## Directions for this task
Omit every picture and return the rest of the data unaltered.

## Excerpted records
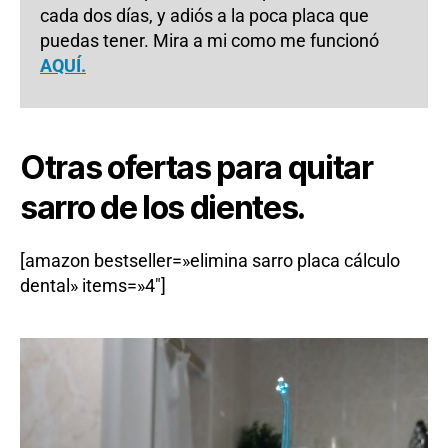
cada dos días, y adiós a la poca placa que
puedas tener. Mira a mi como me funcionó
AQUÍ.
Otras ofertas para quitar
sarro de los dientes.
[amazon bestseller=»elimina sarro placa cálculo
dental» items=»4″]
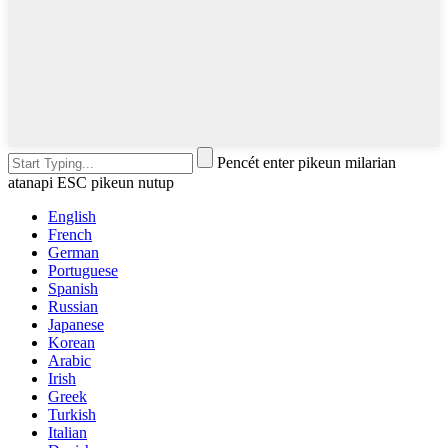
Pencét enter pikeun milarian
atanapi ESC pikeun nutup
English
French
German
Portuguese
Spanish
Russian
Japanese
Korean
Arabic
Irish
Greek
Turkish
Italian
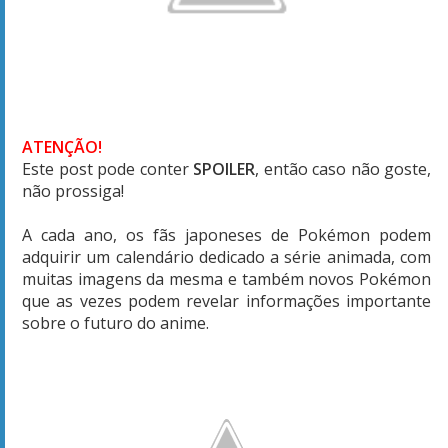
ATENÇÃO!
Este post pode conter
SPOILER
, então caso não goste,
não prossiga!
A cada ano, os fãs japoneses de Pokémon podem
adquirir um calendário dedicado a série animada, com
muitas imagens da mesma e também novos Pokémon
que as vezes podem revelar informações importante
sobre o futuro do anime.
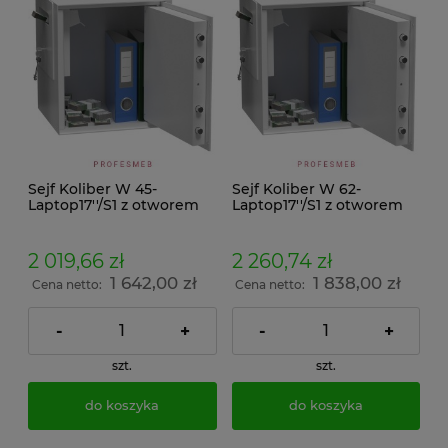
Sejf Koliber W 45-
Sejf Koliber W 62-
Laptop17''/S1 z otworem
Laptop17''/S1 z otworem
wrzutowym bocznym lub
wrzutowym bocznym lub
tylnym
tylnym
2 019,66 zł
2 260,74 zł
1 642,00 zł
1 838,00 zł
Cena netto:
Cena netto:
-
+
-
+
szt.
szt.
do koszyka
do koszyka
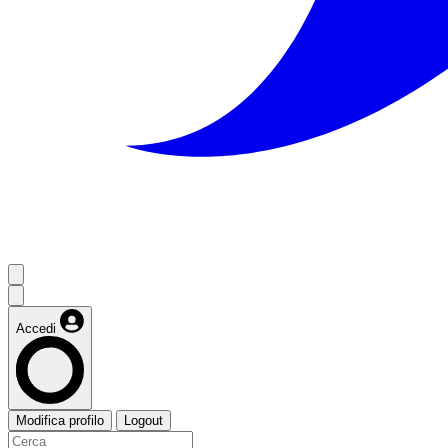
Accedi
Modifica profilo
Logout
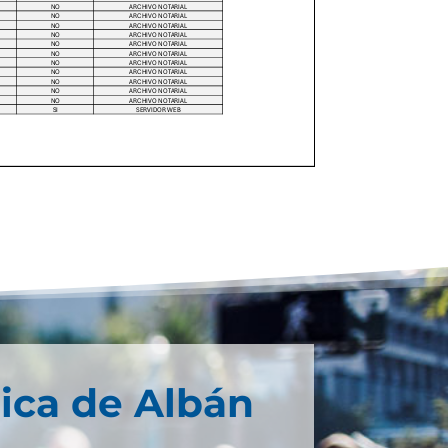
ica de Albán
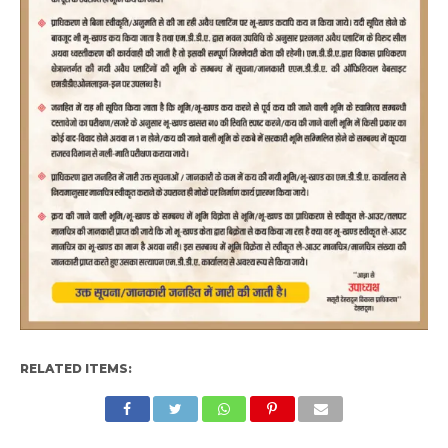
RELATED ITEMS:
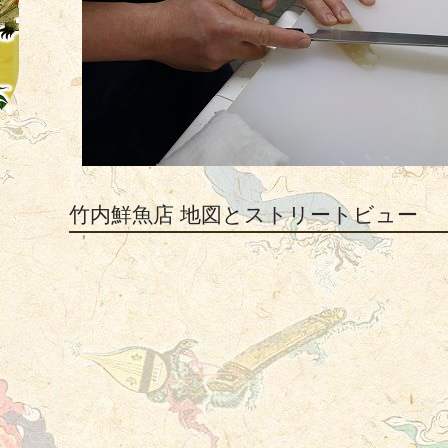
竹内鮮魚店 地図とストリートビュー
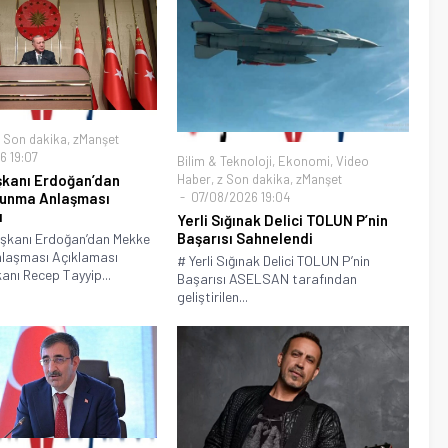
 Son dakika
,
zManşet
 19:07
Bilim & Teknoloji
,
Ekonomi
,
Video
kanı Erdoğan’dan
Haber
,
z Son dakika
,
zManşet
unma Anlaşması
07/08/2026 19:04
ı
Yerli Sığınak Delici TOLUN P’nin
Başarısı Sahnelendi
şkanı Erdoğan’dan Mekke
laşması Açıklaması
# Yerli Sığınak Delici TOLUN P’nin
nı Recep Tayyip...
Başarısı ASELSAN tarafından
geliştirilen...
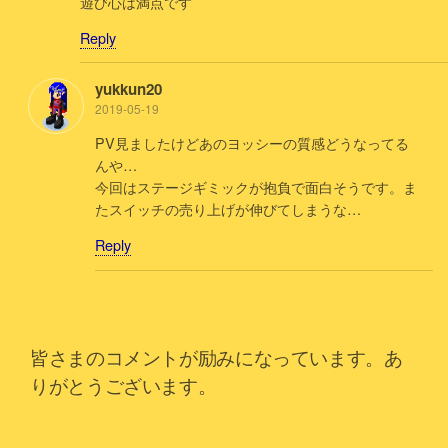
遊び心は満点です
Reply
yukkun20
2019-05-19
PV見ましたけどあのヨッシーの質感どうなってる
んや…
今回はステージギミックが抱負で面白そうです。ま
たスイッチの売り上げが伸びてしまうな…
Reply
皆さまのコメントが励みになっています。あ
りがとうございます。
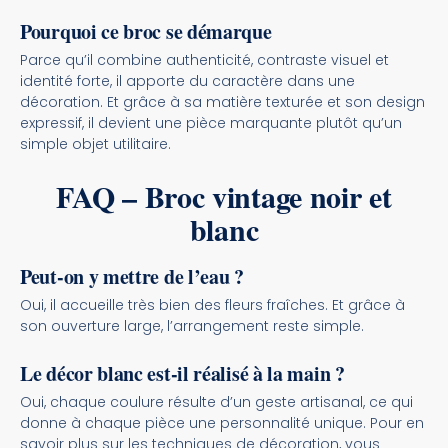
Pourquoi ce broc se démarque
Parce qu’il combine authenticité, contraste visuel et
identité forte, il apporte du caractère dans une
décoration. Et grâce à sa matière texturée et son design
expressif, il devient une pièce marquante plutôt qu’un
simple objet utilitaire.
FAQ – Broc vintage noir et
blanc
Peut-on y mettre de l’eau ?
Oui, il accueille très bien des fleurs fraîches. Et grâce à
son ouverture large, l’arrangement reste simple.
Le décor blanc est-il réalisé à la main ?
Oui, chaque coulure résulte d’un geste artisanal, ce qui
donne à chaque pièce une personnalité unique. Pour en
savoir plus sur les techniques de décoration, vous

## Answer for the task
cada dos días, y adiós a la poca placa que
puedas tener. Mira a mi como me funcionó
AQUÍ.
Otras ofertas para quitar
sarro de los dientes.
[amazon bestseller=»elimina sarro placa cálculo
dental» items=»4″]
Pencét enter pikeun milarian
atanapi ESC pikeun nutup
English
French
German
Portuguese
Spanish
Russian
Japanese
Korean
Arabic
Irish
Greek
Turkish
Italian
ATENÇÃO!
Este post pode conter
SPOILER
, então caso não goste,
não prossiga!
A cada ano, os fãs japoneses de Pokémon podem
adquirir um calendário dedicado a série animada, com
muitas imagens da mesma e também novos Pokémon
que as vezes podem revelar informações importante
sobre o futuro do anime.
Sejf Koliber W 45-
Sejf Koliber W 62-
Laptop17''/S1 z otworem
Laptop17''/S1 z otworem
wrzutowym bocznym lub
wrzutowym bocznym lub
tylnym
tylnym
2 019,66 zł
2 260,74 zł
1 642,00 zł
1 838,00 zł
Cena netto:
Cena netto:
-
+
-
+
szt.
szt.
do koszyka
do koszyka
Accedi
Modifica profilo
Logout
ica de Albán
RELATED ITEMS:
竹内鮮魚店 地図とストリートビュー
 Son dakika
,
zManşet
 19:07
Bilim & Teknoloji
,
Ekonomi
,
Video
kanı Erdoğan’dan
Haber
,
z Son dakika
,
zManşet
unma Anlaşması
07/08/2026 19:04
ı
Yerli Sığınak Delici TOLUN P’nin
Başarısı Sahnelendi
şkanı Erdoğan’dan Mekke
laşması Açıklaması
# Yerli Sığınak Delici TOLUN P’nin
nı Recep Tayyip...
Başarısı ASELSAN tarafından
geliştirilen...
遊び心は満点です
Reply
yukkun20
2019-05-19
PV見ましたけどあのヨッシーの質感どうなってる
んや…
今回はステージギミックが抱負で面白そうです。ま
たスイッチの売り上げが伸びてしまうな…
Reply
皆さまのコメントが励みになっています。あ
りがとうございます。
Pourquoi ce broc se démarque
Parce qu’il combine authenticité, contraste visuel et
identité forte, il apporte du caractère dans une
décoration. Et grâce à sa matière texturée et son design
expressif, il devient une pièce marquante plutôt qu’un
simple objet utilitaire.
FAQ – Broc vintage noir et
blanc
Peut-on y mettre de l’eau ?
Oui, il accueille très bien des fleurs fraîches. Et grâce à
son ouverture large, l’arrangement reste simple.
Le décor blanc est-il réalisé à la main ?
Oui, chaque coulure résulte d’un geste artisanal, ce qui
donne à chaque pièce une personnalité unique. Pour en
savoir plus sur les techniques de décoration, vous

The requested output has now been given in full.